City West Water is asking households in Melbourne’s west and inner city to think twice about what they put down their toilets, sinks and drains and keep wet wipes away from toilets.
The company spends more than $1 million a year clearing sewer blockages, which could be avoided if unsuitable items were kept out of the drains and sewers, and wet wipes are emerging as a growing cause of blockages.
City West Water Managing Director, Anne Barker, said sewer blockages are costly, smelly and inconvenient, but ultimately, the cost of clearing blockages is borne by all customers.
The reality is almost all sewer blockages are caused by items being flushed or washed down drains that shouldn’t be – nappies, cooking oil, fat, food scraps, personal products, and lately, an increasing number of wet wipes, Ms Barker said.
Despite manufacturer claims, wet wipes are not flushable, and they are starting to become a growing cause of blocked sewers, so keep them away from the toilet.
While all foreign objects cause problems for the sewer system, increasing numbers of wet wipes being flushed down toilets are forming clumps or ‘wet-wipe-bergs’ around the sewage pumps that move sewage around the metropolitan area for treatment.
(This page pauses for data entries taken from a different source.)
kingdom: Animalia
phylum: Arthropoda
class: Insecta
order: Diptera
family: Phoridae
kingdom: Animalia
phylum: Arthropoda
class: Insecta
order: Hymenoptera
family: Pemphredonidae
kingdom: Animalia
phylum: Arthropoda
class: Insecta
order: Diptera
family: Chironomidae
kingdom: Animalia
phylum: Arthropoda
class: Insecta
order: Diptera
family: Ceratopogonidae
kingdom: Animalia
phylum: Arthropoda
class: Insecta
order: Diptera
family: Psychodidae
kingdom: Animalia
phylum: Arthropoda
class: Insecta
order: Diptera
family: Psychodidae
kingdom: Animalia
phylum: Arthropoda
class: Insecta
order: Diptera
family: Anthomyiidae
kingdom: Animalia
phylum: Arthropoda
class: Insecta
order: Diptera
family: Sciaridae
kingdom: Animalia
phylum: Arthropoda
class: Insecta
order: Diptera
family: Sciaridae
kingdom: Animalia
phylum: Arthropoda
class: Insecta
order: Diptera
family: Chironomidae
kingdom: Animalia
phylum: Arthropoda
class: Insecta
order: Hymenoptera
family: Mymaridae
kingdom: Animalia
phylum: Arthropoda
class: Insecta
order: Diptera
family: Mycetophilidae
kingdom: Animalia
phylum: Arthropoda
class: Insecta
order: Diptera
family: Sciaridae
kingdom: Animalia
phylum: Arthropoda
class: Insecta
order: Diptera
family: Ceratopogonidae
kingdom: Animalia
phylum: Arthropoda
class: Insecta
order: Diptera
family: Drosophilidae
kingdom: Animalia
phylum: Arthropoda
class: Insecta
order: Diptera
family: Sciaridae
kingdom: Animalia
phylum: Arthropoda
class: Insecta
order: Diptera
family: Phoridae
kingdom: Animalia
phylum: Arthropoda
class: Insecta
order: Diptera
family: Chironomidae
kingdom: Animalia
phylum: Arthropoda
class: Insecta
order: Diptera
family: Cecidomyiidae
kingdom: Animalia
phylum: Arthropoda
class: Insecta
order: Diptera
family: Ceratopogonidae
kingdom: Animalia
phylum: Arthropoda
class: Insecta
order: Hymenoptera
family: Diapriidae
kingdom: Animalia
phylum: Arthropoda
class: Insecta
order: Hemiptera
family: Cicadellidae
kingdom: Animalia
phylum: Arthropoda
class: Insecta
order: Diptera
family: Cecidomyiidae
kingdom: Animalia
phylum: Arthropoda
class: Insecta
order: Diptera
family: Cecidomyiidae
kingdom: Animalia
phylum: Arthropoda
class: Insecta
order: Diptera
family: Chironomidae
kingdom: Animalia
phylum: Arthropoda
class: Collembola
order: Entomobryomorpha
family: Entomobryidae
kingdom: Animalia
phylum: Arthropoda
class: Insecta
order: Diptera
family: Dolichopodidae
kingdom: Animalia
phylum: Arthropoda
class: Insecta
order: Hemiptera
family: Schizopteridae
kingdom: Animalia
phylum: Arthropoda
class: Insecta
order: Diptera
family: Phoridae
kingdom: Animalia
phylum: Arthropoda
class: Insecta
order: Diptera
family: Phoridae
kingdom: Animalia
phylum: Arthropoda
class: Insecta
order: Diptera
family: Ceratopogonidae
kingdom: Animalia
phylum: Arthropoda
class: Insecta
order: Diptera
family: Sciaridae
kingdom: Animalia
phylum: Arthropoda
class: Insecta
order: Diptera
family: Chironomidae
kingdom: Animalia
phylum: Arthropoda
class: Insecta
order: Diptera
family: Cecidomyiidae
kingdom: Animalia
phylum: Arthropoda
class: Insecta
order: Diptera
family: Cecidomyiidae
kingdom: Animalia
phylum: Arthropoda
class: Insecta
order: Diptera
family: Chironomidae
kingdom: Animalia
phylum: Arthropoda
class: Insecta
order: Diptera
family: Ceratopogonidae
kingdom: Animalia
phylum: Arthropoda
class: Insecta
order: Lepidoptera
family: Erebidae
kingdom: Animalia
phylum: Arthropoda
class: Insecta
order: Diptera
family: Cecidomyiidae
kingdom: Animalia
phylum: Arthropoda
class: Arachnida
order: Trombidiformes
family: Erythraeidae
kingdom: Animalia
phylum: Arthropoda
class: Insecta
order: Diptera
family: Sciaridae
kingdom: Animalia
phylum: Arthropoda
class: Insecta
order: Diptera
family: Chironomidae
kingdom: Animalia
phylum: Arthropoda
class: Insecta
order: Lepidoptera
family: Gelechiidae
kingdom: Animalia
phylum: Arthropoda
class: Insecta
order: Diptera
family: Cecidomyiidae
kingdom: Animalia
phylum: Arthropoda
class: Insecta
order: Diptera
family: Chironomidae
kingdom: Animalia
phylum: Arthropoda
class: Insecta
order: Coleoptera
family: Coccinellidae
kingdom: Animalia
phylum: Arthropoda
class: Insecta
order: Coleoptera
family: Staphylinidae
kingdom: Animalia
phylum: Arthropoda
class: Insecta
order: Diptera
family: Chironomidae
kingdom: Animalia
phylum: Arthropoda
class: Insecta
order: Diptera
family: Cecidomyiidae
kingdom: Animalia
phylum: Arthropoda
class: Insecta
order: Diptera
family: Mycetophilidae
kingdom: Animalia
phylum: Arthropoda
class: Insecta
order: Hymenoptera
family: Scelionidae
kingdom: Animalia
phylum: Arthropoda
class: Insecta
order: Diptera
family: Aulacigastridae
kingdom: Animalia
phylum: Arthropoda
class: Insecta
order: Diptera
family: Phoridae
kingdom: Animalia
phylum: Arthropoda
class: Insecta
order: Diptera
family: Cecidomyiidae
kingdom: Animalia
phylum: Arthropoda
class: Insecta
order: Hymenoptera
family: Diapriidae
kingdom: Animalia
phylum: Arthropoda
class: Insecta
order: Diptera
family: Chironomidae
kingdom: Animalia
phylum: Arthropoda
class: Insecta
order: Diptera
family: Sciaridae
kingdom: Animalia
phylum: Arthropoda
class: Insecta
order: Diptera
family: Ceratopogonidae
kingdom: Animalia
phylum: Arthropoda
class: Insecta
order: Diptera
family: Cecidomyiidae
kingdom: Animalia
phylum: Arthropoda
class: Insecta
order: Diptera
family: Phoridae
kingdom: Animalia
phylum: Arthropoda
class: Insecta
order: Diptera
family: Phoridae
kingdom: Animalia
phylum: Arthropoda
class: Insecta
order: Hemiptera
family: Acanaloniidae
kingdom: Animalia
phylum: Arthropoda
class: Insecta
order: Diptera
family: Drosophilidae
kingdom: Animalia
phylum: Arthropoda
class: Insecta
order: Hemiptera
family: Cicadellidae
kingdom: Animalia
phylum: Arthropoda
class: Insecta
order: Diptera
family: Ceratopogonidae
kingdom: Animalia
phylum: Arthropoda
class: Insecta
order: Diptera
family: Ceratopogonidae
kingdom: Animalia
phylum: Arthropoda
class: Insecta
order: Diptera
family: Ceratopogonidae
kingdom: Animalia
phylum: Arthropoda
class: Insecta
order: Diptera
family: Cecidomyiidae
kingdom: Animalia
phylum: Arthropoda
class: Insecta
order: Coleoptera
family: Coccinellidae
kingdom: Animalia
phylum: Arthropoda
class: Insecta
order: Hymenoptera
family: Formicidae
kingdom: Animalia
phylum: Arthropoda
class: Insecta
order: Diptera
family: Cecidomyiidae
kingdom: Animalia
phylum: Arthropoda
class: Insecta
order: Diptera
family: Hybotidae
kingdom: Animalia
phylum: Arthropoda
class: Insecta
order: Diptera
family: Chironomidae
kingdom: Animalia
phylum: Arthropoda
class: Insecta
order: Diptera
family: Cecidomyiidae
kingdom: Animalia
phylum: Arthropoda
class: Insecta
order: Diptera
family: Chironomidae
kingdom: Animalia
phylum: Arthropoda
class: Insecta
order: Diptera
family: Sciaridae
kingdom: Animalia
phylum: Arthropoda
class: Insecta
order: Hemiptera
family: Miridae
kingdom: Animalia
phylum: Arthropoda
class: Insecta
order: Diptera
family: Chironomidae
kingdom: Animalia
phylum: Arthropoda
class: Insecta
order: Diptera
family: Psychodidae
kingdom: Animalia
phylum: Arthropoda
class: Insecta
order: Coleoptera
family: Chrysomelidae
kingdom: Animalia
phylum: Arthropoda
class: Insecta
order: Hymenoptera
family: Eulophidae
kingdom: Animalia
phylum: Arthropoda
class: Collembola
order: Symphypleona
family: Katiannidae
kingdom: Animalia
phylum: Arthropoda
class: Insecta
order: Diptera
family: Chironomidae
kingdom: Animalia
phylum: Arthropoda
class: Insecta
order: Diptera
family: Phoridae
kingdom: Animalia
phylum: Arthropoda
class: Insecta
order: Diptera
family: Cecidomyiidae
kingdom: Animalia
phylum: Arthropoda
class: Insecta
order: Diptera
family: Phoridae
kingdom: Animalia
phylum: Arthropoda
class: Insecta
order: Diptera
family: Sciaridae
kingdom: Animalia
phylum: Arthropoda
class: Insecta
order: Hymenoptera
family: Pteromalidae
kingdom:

Unlike toilet paper, which breaks down in water, the fibres in wet wipes often remain intact and are more likely to cause blockages.
Ms Barker said that when you combine wet wipes with other foreign waste in the sewer, it creates a snowball effect that leads to costly blockages.
Wet wipes combine with other contaminants in the system such as petrol, diesel, engine oil, paint and household waste, and they can pose a health risk to workers who maintain the sewer network.
Putting the wrong things down the toilet, sink or drain also means the waste costs a lot more to treat and dispose of, and it can cause environmental harm.
City West Water is working with the Water Service Association of Australia to partner with wipe manufacturers to address the problem.